» **Assignment**
Write out all the data again, exactly.

########

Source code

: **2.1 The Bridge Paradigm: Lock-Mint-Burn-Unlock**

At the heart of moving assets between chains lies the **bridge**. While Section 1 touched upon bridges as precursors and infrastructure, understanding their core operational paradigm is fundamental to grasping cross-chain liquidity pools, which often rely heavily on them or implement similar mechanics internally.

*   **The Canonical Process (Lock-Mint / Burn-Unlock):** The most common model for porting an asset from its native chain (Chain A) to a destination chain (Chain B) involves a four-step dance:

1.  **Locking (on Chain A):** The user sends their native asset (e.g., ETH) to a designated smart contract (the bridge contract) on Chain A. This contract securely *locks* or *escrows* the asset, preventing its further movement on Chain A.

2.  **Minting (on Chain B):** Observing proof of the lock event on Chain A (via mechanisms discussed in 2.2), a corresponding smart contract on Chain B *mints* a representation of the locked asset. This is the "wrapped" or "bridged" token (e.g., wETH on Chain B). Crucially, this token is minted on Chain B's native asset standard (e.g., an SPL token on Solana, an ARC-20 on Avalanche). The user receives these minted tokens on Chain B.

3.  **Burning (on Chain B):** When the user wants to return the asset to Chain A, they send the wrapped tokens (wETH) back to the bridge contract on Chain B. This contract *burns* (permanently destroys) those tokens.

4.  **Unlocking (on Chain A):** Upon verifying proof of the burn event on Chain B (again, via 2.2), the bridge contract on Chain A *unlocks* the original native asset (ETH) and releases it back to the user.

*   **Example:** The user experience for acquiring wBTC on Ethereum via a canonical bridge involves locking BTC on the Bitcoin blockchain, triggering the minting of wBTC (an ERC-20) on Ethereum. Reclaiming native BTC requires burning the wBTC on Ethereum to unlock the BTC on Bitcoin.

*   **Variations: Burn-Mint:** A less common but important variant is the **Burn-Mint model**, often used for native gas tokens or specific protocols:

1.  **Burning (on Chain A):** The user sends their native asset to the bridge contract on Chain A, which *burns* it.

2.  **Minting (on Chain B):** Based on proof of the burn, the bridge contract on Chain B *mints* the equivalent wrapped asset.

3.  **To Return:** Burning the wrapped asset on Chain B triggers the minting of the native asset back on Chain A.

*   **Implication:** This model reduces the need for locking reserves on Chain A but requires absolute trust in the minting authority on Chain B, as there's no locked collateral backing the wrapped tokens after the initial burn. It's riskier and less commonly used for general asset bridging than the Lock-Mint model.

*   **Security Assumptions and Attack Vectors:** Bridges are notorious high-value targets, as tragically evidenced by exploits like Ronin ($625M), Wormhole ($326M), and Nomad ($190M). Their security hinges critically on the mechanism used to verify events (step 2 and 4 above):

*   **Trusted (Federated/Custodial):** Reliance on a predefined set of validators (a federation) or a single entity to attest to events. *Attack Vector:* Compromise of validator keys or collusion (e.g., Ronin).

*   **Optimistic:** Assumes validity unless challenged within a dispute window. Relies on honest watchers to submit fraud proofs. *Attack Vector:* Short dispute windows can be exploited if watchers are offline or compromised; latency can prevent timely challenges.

########

» **Answer section**
Source code

: **2.1 The Bridge Paradigm: Lock-Mint-Burn-Unlock**

At the heart of moving assets between chains lies the **bridge**. While Section 1 touched upon bridges as precursors and infrastructure, understanding their core operational paradigm is fundamental to grasping cross-chain liquidity pools, which often rely heavily on them or implement similar mechanics internally.

*   **The Canonical Process (Lock-Mint / Burn-Unlock):** The most common model for porting an asset from its native chain (Chain A) to a destination chain (Chain B) involves a four-step dance:

1.  **Locking (on Chain A):** The user sends their native asset (e.g., ETH) to a designated smart contract (the bridge contract) on Chain A. This contract securely *locks* or *escrows* the asset, preventing its further movement on Chain A.

2.  **Minting (on Chain B):** Observing proof of the lock event on Chain A (via mechanisms discussed in 2.2), a corresponding smart contract on Chain B *mints* a representation of the locked asset. This is the "wrapped" or "bridged" token (e.g., wETH on Chain B). Crucially, this token is minted on Chain B's native asset standard (e.g., an SPL token on Solana, an ARC-20 on Avalanche). The user receives these minted tokens on Chain B.

3.  **Burning (on Chain B):** When the user wants to return the asset to Chain A, they send the wrapped tokens (wETH) back to the bridge contract on Chain B. This contract *burns* (permanently destroys) those tokens.

4.  **Unlocking (on Chain A):** Upon verifying proof of the burn event on Chain B (again, via 2.2), the bridge contract on Chain A *unlocks* the original native asset (ETH) and releases it back to the user.

*   **Example:** The user experience for acquiring wBTC on Ethereum via a canonical bridge involves locking BTC on the Bitcoin blockchain, triggering the minting of wBTC (an ERC-20) on Ethereum. Reclaiming native BTC requires burning the wBTC on Ethereum to unlock the BTC on Bitcoin.

*   **Variations: Burn-Mint:** A less common but important variant is the **Burn-Mint model**, often used for native gas tokens or specific protocols:

1.  **Burning (on Chain A):** The user sends their native asset to the bridge contract on Chain A, which *burns* it.

2.  **Minting (on Chain B):** Based on proof of the burn, the bridge contract on Chain B *mints* the equivalent wrapped asset.

3.  **To Return:** Burning the wrapped asset on Chain B triggers the minting of the native asset back on Chain A.

*   **Implication:** This model reduces the need for locking reserves on Chain A but requires absolute trust in the minting authority on Chain B, as there's no locked collateral backing the wrapped tokens after the initial burn. It's riskier and less commonly used for general asset bridging than the Lock-Mint model.

*   **Security Assumptions and Attack Vectors:** Bridges are notorious high-value targets, as tragically evidenced by exploits like Ronin ($625M), Wormhole ($326M), and Nomad ($190M). Their security hinges critically on the mechanism used to verify events (step 2 and 4 above):

*   **Trusted (Federated/Custodial):** Reliance on a predefined set of validators (a federation) or a single entity to attest to events. *Attack Vector:* Compromise of validator keys or collusion (e.g., Ronin).

*   **Optimistic:** Assumes validity unless challenged within a dispute window. Relies on honest watchers to submit fraud proofs. *Attack Vector:* Short dispute windows can be exploited if watchers are offline or compromised; latency can prevent timely challenges.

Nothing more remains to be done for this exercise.